___ Entries supplied
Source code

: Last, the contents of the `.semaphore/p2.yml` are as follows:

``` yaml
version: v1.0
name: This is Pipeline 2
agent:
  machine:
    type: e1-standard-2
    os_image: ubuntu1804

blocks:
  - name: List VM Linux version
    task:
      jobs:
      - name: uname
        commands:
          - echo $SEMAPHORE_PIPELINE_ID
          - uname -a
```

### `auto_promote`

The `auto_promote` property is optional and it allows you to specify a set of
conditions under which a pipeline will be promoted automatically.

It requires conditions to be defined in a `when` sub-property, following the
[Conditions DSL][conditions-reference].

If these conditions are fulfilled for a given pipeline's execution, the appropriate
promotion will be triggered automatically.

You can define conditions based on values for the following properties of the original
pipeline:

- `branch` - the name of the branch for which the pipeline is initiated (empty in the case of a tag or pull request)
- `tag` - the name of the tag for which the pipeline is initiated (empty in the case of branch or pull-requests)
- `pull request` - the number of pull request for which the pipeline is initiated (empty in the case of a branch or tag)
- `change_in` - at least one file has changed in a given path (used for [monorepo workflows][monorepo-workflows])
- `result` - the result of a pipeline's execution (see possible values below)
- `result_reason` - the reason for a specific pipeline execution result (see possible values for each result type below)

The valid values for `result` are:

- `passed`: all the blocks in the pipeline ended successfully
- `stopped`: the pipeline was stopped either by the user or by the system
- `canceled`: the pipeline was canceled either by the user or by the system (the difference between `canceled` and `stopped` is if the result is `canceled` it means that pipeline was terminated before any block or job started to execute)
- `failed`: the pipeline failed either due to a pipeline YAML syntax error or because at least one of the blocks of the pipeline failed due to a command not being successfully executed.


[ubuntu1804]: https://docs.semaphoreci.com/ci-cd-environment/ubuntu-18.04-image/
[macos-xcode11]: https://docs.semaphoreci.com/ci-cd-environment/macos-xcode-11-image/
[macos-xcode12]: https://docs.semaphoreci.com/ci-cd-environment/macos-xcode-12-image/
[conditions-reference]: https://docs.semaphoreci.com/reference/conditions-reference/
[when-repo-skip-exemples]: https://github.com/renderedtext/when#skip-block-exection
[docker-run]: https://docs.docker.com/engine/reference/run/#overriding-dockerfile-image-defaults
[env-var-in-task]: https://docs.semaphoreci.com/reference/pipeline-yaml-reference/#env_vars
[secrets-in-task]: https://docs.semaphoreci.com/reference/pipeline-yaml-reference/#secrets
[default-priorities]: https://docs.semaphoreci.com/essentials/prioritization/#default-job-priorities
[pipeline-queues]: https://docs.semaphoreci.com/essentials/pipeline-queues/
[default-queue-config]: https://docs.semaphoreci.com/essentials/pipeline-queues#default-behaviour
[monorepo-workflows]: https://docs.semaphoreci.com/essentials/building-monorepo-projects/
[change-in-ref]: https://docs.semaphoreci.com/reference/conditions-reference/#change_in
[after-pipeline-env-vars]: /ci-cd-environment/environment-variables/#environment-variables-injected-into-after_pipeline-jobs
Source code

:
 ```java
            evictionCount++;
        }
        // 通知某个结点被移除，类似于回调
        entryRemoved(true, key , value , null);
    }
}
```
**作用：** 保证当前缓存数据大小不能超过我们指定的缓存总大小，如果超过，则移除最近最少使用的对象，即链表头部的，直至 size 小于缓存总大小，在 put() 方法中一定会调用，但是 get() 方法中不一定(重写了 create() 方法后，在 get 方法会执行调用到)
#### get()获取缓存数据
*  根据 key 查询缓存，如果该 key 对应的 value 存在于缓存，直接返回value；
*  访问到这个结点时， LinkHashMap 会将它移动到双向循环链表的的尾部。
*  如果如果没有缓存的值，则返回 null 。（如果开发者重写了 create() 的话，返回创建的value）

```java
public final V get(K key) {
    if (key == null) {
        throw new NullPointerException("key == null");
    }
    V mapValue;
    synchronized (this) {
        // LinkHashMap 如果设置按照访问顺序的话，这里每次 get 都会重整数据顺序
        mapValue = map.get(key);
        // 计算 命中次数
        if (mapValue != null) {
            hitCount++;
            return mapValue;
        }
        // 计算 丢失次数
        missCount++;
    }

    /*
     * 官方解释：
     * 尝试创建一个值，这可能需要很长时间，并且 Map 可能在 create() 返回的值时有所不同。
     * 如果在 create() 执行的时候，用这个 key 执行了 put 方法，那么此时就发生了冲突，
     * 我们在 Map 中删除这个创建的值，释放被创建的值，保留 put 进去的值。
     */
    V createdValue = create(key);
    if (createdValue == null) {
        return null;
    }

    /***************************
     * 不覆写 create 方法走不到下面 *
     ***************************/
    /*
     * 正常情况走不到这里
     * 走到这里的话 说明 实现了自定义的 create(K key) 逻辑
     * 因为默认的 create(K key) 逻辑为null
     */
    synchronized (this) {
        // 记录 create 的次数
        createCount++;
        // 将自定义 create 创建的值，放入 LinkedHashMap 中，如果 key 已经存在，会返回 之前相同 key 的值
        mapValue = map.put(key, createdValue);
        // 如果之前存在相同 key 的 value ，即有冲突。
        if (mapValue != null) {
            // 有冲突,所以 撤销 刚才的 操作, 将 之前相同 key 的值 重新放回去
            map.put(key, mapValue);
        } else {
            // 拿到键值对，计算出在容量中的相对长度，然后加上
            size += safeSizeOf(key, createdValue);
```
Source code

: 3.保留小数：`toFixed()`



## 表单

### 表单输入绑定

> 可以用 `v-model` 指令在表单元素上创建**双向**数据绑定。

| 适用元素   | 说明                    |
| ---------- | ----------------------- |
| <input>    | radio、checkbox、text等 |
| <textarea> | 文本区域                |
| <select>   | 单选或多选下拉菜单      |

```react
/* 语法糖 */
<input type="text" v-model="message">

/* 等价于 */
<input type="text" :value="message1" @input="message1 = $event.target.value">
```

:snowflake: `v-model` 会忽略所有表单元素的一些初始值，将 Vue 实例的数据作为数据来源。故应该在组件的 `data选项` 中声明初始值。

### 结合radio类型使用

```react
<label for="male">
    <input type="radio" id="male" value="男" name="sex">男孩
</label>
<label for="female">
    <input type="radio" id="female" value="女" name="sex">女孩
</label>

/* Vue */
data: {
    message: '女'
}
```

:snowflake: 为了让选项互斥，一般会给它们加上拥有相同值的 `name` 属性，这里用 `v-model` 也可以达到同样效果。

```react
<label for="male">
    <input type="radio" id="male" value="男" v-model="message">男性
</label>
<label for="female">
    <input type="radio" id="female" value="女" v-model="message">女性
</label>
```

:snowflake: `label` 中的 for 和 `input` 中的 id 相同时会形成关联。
______
Task goal:
Repeat every line of the data word for word until you have repeated the line that contains "branch or pull-requests)", which is the last one to include.

Answer to this exercise:
Source code

: Last, the contents of the `.semaphore/p2.yml` are as follows:

``` yaml
version: v1.0
name: This is Pipeline 2
agent:
  machine:
    type: e1-standard-2
    os_image: ubuntu1804

blocks:
  - name: List VM Linux version
    task:
      jobs:
      - name: uname
        commands:
          - echo $SEMAPHORE_PIPELINE_ID
          - uname -a
```

### `auto_promote`

The `auto_promote` property is optional and it allows you to specify a set of
conditions under which a pipeline will be promoted automatically.

It requires conditions to be defined in a `when` sub-property, following the
[Conditions DSL][conditions-reference].

If these conditions are fulfilled for a given pipeline's execution, the appropriate
promotion will be triggered automatically.

You can define conditions based on values for the following properties of the original
pipeline:

- `branch` - the name of the branch for which the pipeline is initiated (empty in the case of a tag or pull request)
- `tag` - the name of the tag for which the pipeline is initiated (empty in the case of branch or pull-requests)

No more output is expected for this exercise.